* **REQUIREMENT**:
Where does the string "Ninja" occur in the records? Copy each line that holds it.

* **AVAILABLE DATA**:

<<<<

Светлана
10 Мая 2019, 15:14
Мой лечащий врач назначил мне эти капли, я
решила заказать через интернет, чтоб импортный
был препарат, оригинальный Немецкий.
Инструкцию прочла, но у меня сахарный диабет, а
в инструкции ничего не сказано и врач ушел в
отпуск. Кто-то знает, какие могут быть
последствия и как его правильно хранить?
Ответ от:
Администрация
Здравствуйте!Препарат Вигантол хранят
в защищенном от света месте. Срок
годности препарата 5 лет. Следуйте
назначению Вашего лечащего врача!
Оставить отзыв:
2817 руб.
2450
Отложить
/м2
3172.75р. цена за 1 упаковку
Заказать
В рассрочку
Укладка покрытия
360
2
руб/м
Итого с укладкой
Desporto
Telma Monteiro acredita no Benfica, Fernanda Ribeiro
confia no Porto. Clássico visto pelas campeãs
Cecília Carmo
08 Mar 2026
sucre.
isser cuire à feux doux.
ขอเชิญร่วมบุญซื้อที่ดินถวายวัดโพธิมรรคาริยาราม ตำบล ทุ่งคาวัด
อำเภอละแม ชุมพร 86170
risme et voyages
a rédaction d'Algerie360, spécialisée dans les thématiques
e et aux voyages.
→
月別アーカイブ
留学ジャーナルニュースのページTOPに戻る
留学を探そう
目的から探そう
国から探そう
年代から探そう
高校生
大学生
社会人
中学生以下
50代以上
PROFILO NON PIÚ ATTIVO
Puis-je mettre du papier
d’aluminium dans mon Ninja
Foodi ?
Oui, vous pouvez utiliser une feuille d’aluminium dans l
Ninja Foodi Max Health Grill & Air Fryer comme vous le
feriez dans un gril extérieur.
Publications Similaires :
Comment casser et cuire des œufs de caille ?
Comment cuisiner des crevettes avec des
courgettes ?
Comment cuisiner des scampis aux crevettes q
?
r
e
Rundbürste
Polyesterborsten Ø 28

>>>>

* **SOLVED EXERCISE**:
d’aluminium dans mon Ninja
Ninja Foodi Max Health Grill & Air Fryer comme vous le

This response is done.